# TASK:
Every line of the entries with the word "维切子空间场" in it should be shown.

# Records contained in a dataset:
========================================

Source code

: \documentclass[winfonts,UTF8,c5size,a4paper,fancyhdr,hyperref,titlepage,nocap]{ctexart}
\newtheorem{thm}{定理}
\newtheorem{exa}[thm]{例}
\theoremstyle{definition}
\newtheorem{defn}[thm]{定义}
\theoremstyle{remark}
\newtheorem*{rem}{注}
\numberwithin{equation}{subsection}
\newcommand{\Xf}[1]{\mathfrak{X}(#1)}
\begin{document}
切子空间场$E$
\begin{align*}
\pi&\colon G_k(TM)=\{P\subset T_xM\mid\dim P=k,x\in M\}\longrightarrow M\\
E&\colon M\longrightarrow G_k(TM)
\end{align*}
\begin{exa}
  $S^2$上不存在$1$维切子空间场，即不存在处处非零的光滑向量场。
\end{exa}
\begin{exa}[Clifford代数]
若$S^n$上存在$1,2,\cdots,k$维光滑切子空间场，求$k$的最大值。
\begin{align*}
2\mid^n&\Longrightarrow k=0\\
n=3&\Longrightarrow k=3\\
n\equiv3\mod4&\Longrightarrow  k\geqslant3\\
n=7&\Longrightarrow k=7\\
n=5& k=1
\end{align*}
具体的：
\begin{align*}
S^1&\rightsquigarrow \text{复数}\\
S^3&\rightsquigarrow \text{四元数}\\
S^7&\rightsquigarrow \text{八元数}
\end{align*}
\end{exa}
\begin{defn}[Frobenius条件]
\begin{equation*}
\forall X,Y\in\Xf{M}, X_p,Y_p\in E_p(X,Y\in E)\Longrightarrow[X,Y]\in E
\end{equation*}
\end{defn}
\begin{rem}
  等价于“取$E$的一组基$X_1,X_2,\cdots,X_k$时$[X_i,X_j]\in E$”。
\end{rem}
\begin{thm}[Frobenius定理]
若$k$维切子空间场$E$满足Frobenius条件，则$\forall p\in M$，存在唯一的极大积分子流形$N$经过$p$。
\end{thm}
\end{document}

========================================

# WRITTEN SOLUTION:
  $S^2$上不存在$1$维切子空间场，即不存在处处非零的光滑向量场。
若$k$维切子空间场$E$满足Frobenius条件，则$\forall p\in M$，存在唯一的极大积分子流形$N$经过$p$。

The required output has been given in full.